M. Gates, interrogé sur CNN, a évoqué de possibles «sanctions sur l'activité bancaire, sur les technologies gazières et pétrolières». L'Iran est déjà sous le coup de trois résolutions de l'ONU assorties de sanctions.

Les États-Unis réfléchissent aussi à un embargo sur les importations d'essence en Iran, un pays exportateur de pétrole mais qui, paradoxalement, doit importer 40% de ses besoins en carburant, faute de capacités de raffinage.

Robert Gates, qui n'a pas évoqué cette possibilité précise dimanche, a appelé à tirer parti des «failles profondes» traversant la société iranienne après la réélection contestée du président ultra-conservateur Mahmoud Ahmadinejad. Selon lui, «des sanctions économiques sévères pourraient avoir un véritable impact» dans ce contexte.

L'insistance américaine sur les sanctions rencontre une réponse tiède de leurs partenaires.

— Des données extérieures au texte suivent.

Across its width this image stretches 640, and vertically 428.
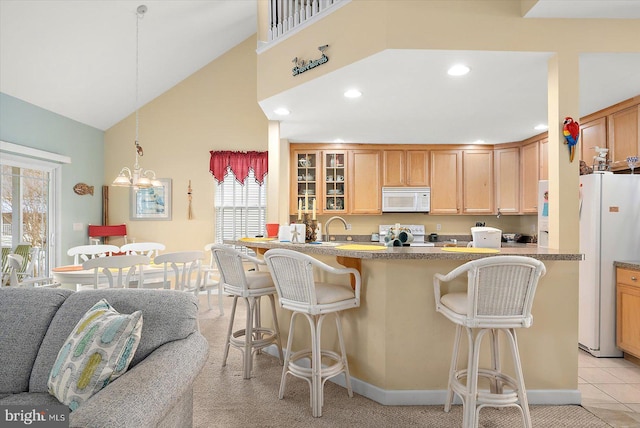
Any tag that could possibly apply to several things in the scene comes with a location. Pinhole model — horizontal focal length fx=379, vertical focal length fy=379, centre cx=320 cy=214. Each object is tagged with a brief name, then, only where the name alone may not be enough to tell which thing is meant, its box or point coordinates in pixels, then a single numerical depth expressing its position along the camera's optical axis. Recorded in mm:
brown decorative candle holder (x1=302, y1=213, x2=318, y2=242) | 3223
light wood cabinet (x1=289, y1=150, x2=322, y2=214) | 5742
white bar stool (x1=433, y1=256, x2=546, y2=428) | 1907
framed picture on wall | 6133
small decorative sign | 2935
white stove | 5914
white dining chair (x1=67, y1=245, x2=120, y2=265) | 4575
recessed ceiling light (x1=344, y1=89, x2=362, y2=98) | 3287
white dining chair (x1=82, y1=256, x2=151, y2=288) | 3305
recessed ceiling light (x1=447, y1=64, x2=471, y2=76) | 2758
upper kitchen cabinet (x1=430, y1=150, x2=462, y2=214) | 5699
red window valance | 6090
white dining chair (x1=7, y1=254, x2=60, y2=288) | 3566
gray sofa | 1409
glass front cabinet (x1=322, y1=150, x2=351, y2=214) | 5719
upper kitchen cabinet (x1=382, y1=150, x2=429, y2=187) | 5719
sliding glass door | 4418
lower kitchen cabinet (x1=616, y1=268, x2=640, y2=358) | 3002
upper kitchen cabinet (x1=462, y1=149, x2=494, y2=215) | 5645
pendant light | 4090
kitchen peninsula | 2410
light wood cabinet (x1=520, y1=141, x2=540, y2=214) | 5008
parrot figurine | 2463
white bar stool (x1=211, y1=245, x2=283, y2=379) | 2781
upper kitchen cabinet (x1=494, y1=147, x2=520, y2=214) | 5430
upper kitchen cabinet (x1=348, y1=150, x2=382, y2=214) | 5707
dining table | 3508
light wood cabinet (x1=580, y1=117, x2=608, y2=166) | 3855
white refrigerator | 3240
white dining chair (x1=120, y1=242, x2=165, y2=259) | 4891
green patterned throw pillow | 1369
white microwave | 5664
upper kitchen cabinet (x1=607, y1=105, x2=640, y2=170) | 3445
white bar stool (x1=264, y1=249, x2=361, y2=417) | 2264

Bien que la France soit elle aussi en pointe dans la menace de sanctions nouvelles, son ministre des Affaires étrangères Bernard Kouchner a mis en garde lundi contre des mesures qui pourraient affecter les Iraniens ordinaires.

En Iran même, le chef de file de l'opposition Mir Hossein Moussavi s'est dit opposé à de nouvelles sanctions, car celles-ci «vont augmenter la souffrance» des Iraniens.

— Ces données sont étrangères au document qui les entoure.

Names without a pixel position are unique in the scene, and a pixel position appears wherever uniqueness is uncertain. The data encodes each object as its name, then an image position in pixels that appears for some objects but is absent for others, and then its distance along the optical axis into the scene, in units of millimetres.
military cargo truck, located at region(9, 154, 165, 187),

La Russie freine traditionnellement la volonté des Américains et des Européens de sanctionner l'Iran.

La semaine dernière, le président Dmitri Medvedev avait jugé des sanctions «dans certains cas inévitables». Mais lundi, le Kremlin a appelé la communauté internationale à ne pas «céder à l'émotion» après les essais de missiles, tout en appelant Téhéran à «montrer de la retenue».

La Chine enfin, dont certains analystes évaluent à 100 milliards de dollars le volume annuel d'échanges avec l'Iran, est notoirement hostile à de nouvelles sanctions.

Cela n'a pas empêché Kurt Campbell, secrétaire d'État-adjoint des États-Unis chargé de l'Asie, d'affirmer lundi que «pour la première fois, la Chine soutient des éléments de notre approche dure».